#### [DATA EXTRACTS]
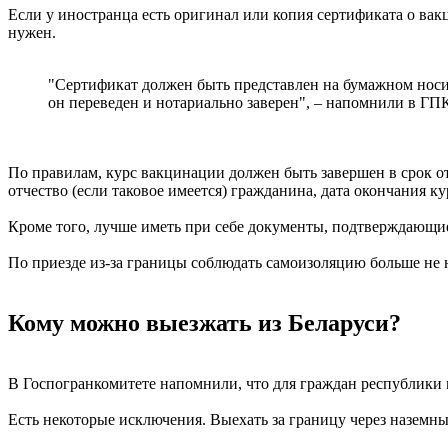
Если у иностранца есть оригинал или копия сертификата о вак
нужен.
"Сертификат должен быть представлен на бумажном носит
он переведен и нотариально заверен", – напомнили в ГП
По правилам, курс вакцинации должен быть завершен в срок о
отчество (если таковое имеется) гражданина, дата окончания к
Кроме того, лучше иметь при себе документы, подтверждающие 
По приезде из-за границы соблюдать самоизоляцию больше не
Кому можно выезжать из Беларуси?
В Госпогранкомитете напомнили, что для граждан республики 
Есть некоторые исключения. Выехать за границу через наземн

#### [ACTION ITEM]
Could you copy all of the lines above exactly, leaving the pictures out of your answer?

#### [SOLUTION]
Если у иностранца есть оригинал или копия сертификата о вак
нужен.
"Сертификат должен быть представлен на бумажном носит
он переведен и нотариально заверен", – напомнили в ГП
По правилам, курс вакцинации должен быть завершен в срок о
отчество (если таковое имеется) гражданина, дата окончания к
Кроме того, лучше иметь при себе документы, подтверждающие 
По приезде из-за границы соблюдать самоизоляцию больше не
Кому можно выезжать из Беларуси?
В Госпогранкомитете напомнили, что для граждан республики 
Есть некоторые исключения. Выехать за границу через наземн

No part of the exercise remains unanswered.